There’s no question the demand for software for smartphones, tablet computers and other mobile devices is exploding -- everything from Angry Birds for consumers to sophisticated operational and analytical mobile applications for road warriors. Angry Birds aside, solution providers say the opportunity to provide applications and services to business users with mobile devices is huge.

“Our challenge is keeping up with demand and making sure we’re keeping up with the pace of change in the mobile world,” said Bill Hoggarth, a divisional director with CQS Technology Holdings, a Johannesburg, South Africa-based solution provider. CQS partners with SAP and its Business Objects operation, as well as with MeLLmo, developer of the Roambi software that provides a mobile front end to corporate business intelligence systems.

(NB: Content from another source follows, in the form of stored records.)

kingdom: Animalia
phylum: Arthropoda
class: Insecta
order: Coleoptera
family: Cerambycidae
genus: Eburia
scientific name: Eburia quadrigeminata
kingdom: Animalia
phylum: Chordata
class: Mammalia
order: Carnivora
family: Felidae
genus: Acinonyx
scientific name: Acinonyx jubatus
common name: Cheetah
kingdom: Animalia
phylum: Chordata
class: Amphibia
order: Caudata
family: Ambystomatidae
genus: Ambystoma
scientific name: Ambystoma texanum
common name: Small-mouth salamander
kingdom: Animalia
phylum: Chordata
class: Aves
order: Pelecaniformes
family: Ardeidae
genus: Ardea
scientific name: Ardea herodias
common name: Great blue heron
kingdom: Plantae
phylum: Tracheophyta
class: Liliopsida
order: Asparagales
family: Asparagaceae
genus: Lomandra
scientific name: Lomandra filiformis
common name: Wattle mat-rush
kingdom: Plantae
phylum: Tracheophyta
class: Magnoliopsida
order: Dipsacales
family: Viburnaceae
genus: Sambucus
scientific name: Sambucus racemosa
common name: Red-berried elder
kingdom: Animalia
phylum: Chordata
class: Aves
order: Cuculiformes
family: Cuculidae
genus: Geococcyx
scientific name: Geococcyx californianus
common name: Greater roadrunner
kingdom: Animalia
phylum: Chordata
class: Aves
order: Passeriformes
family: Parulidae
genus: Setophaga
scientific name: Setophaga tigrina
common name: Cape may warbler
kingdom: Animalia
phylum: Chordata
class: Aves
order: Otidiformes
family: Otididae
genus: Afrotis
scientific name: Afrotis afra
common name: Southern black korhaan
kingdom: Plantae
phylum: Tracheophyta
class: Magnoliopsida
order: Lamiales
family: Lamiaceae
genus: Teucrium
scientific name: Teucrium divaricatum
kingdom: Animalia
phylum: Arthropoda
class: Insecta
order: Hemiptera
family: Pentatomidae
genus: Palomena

Noting that virtually every decision-maker owns a smartphone and/or tablet computer, CQS recognized the opportunity. “The future of business intelligence is, by definition, mobile,” Hoggarth said. CQS has developed a range of business intelligence-related services, including helping customers design their business intelligence systems and connect mobile and desktop devices to corporate business intelligence platforms.

“I think the tablet revolution is what’s really driving this,” said Bill Harrison, president of Epicom, an Austin, Texas-based solution provider that focuses on CRM system implementations. “Smartphones are fine for communications, but tablets are better suited for information-rich applications like CRM.”

Epicom partners with SugarCRM, implementing its CRM mobile client application on customers’ mobile devices. While mobility usually isn’t the driver behind customer projects, Harrison estimated that it’s among the top three requirements in 70 percent to 80 percent of contracts.

While Epicom is largely a systems integrator, the company is investing more in developing applications that can be easily ported to iOS, BlackBerry and Android systems. “Business is shifting and we’re becoming more of a product company,” he said. “I think we’re going to get more requests for custom applications that are tailored around people’s specific businesses.”